Voluptuosa Melancolía:
en tu talle mórbido enrosca
el Placer su caligrafía
y la Muerte su garabato,
y en un clima de ala de mosca
la Lujuria toca a rebato.


(219-21)                


Ese vértigo o desasosiego de la vida le brinda una sola certeza: «antes que muera estaré muerto». Melancolía es exactamente lo que nos deja su poesía, porque la tristeza queda frecuentemente enjugada por una ilusión de enamorado o por una ráfaga de humor que aligera los tonos sombríos del diseño. Un ejemplo lo tenemos en «Todo»: su flirteo con las prostitutas del «jeroglífico nocturno» que lo tientan «cuando cada muchacha/ entorna sus maderas» (las mismas mamparas desde las que se exhibían las prostitutas que la cámara de Henri Cartier-Bresson fijó para siempre en México hacia 1934)2, lo deja confuso con «su enigma de no ser/ ni carne ni pescado». Con frecuencia, el efecto grotesco o incongruente está subrayado por el efecto que crean las insólitas rimas, sobre todo en versos pareados: Mitra/Anitra, baña/patraña, hablillas/ rodillas, aniquila/ axila, etc. («Fábula dística»). Si a esto se suman las intensas percepciones (sobre todo cromáticas y olfativas) que dan color y fragancia imborrables a esta poesía; la incesante invención metafórica; la libertad con que usa los metros (desde los tradicionales hasta el verso libre); el jugueteo con sonidos y timbres peregrinos (que se parecen tanto a los Scherzos de Brahms); su gusto por repetir ciertas palabras para crear ecos y espejeos, el lector podrá tener una idea de su decisivo aporte a nuestro lenguaje lírico y de cómo aceleró su modernización.

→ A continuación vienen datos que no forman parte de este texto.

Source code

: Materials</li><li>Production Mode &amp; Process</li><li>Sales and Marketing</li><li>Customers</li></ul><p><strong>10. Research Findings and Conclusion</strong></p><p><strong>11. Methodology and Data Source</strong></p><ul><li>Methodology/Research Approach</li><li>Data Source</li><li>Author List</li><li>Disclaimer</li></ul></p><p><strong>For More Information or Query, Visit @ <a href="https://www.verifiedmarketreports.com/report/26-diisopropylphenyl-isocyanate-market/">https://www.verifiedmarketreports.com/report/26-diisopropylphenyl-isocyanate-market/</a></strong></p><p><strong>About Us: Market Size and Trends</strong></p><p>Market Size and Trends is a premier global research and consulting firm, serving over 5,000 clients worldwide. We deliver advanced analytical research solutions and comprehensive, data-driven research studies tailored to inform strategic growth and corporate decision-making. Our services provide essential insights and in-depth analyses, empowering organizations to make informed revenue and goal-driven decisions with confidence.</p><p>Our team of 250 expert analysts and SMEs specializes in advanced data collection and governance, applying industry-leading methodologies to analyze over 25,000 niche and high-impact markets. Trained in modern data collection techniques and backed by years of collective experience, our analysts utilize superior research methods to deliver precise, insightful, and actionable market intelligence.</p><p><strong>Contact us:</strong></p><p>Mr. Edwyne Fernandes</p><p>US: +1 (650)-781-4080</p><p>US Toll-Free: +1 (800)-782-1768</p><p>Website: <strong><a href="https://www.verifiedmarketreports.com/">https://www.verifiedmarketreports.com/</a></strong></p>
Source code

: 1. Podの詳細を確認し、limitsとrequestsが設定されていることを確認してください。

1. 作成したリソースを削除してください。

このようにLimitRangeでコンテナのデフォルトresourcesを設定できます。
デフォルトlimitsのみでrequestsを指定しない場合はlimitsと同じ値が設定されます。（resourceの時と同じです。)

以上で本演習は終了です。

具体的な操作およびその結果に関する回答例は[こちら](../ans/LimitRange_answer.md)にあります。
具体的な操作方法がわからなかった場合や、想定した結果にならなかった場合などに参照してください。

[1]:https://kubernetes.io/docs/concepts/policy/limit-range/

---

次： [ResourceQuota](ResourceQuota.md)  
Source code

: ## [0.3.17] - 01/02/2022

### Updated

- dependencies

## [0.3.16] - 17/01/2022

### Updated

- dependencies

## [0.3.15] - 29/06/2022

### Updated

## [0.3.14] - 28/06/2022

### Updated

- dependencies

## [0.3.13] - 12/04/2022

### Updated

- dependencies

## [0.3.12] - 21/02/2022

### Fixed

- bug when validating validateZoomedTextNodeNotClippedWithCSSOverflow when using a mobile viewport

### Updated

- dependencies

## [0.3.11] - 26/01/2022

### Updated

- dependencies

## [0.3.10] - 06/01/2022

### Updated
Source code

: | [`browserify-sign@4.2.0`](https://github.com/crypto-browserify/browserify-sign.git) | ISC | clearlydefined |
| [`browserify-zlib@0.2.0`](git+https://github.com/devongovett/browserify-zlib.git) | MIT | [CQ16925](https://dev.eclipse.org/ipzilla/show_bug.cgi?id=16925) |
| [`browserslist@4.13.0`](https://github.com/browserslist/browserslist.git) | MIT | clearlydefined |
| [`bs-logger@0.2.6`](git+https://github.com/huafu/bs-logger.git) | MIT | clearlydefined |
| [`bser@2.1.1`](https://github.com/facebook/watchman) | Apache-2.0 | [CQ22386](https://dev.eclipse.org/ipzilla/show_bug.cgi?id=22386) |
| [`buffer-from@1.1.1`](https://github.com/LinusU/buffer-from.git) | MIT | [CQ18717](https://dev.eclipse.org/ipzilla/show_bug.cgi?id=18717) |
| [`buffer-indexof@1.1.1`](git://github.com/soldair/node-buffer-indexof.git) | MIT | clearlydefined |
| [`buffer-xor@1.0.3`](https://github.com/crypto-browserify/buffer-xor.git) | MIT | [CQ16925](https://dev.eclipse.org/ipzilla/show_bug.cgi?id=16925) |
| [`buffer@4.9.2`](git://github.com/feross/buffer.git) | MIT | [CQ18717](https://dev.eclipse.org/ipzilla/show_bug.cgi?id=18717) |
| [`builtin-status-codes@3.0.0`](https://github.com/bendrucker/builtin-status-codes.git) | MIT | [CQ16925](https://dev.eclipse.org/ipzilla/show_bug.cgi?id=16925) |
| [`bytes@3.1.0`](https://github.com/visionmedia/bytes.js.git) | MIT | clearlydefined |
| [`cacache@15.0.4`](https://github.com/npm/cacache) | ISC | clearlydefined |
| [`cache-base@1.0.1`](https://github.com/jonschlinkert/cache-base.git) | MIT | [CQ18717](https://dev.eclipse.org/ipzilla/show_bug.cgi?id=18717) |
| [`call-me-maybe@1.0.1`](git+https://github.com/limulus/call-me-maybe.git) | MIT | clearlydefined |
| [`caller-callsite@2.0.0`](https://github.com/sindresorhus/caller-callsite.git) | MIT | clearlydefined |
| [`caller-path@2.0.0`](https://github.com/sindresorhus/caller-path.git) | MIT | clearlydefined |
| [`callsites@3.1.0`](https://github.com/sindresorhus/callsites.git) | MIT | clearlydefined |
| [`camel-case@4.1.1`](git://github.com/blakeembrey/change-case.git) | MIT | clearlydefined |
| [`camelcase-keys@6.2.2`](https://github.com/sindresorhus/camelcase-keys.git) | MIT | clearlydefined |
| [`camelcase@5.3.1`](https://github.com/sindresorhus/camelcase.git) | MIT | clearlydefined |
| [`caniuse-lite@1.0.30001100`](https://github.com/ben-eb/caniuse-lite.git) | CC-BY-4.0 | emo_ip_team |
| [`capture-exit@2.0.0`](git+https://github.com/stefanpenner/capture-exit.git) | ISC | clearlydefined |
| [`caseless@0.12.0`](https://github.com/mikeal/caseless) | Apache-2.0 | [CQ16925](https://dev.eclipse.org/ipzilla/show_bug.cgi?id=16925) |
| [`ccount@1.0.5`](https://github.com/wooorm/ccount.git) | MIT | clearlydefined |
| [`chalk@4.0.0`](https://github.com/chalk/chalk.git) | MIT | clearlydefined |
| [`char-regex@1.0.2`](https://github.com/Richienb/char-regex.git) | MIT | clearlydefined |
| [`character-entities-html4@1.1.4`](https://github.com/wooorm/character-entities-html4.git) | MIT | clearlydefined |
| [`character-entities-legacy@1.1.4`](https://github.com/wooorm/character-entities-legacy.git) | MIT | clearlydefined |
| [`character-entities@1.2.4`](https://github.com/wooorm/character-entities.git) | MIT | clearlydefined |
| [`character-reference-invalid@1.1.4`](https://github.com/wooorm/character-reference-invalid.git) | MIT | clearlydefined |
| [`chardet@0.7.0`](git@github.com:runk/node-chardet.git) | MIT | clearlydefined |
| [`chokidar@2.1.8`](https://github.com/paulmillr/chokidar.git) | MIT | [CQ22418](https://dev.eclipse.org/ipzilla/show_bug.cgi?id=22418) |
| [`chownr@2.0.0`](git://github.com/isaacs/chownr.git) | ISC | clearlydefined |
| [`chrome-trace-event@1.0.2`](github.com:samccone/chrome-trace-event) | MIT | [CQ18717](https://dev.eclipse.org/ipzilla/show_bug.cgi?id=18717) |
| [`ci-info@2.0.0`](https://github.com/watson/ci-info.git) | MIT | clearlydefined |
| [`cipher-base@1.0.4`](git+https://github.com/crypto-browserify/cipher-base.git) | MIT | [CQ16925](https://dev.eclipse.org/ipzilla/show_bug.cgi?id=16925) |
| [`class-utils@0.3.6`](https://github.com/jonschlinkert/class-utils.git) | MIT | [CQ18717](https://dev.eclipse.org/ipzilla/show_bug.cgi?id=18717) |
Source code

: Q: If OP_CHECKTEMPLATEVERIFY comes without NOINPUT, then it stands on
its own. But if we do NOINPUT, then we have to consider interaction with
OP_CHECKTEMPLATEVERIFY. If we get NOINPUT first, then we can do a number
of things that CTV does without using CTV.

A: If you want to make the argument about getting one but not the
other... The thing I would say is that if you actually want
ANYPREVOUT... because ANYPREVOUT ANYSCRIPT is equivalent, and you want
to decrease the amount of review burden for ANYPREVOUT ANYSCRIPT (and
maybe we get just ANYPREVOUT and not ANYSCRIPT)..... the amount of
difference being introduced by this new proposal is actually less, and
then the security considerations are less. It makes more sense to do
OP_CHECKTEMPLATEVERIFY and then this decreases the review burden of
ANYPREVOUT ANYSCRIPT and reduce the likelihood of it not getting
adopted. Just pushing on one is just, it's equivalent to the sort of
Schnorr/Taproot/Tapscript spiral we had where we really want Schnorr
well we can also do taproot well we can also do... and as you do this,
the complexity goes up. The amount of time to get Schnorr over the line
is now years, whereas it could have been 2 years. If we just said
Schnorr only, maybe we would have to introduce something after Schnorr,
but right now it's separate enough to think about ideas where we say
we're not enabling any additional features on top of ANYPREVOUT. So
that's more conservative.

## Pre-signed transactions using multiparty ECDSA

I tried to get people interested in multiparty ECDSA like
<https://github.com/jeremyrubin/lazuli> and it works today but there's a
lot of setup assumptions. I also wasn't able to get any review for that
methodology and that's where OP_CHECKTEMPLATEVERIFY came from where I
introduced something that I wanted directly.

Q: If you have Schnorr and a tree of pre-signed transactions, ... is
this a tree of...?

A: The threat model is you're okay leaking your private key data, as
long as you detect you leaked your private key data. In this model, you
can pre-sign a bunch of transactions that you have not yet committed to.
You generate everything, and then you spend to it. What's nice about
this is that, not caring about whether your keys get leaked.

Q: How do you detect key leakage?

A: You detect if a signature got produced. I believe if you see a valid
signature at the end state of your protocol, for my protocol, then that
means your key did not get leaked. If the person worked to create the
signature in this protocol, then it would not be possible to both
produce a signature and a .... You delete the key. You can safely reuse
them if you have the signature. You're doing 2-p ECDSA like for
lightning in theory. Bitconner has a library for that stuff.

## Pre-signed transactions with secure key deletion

Gozo y arrepentimiento están íntimamente ligados en su poesía; lo notable es que uno no oscurece al otro y que sentimos el aguijón de ese conflicto como algo nunca resuelto. Frente al placer tuvo una actitud dilemática que lo obligó a cuestionarse, a pensar lo que sentía. Dudaba si la suya era «la alta/ locura del primer/ teólogo que soñó con la primera infanta» o si era un «árabe sin cuitas/ que siempre está de vuelta de la cruel continencia» («La tónica tibieza»). Vivió la pasión carnal en la mente y se acostumbró a hacer de ella el motivo central de un estado general de ensoñación erótica, que se complace en imaginar el misterio que es tocar otro cuerpo y apropiarse de él. Sus poemas, por eso, son casi siempre contemplativos, razonamientos de la emoción, confidencias o conversaciones hechas en voz baja; aun si la visión de un cuerpo los provoca, la mente acaricia secretamente otro, como Zozobra confirma ampliamente. Los impulsos están morigerados y la urgencia amorosa disimulada en miradas arrobadas; hay una atmósfera de languidez, movimientos lentos y gestos discretos. Como en Veermer, todo parece doméstico y las figuras extáticas o pasivas, pero esta quietud está cargada con una extraña intensidad y energía imaginativas. López Velarde es un maestro en otorgar sentidos simbólicos e implícitos a lo que es vida corriente.

En lo grande y en lo pequeño, en la evocación pueblerina y la meditación urbana, en la quietud mística y la inquietud erótica, supo mostrar siempre una finísima sensibilidad. En esa capacidad de sentir y de crear el lenguaje que podía transmitir esa sutil vibración está la clave de su originalidad. Toda la poesía contemporánea tiene una gran deuda con López Velarde.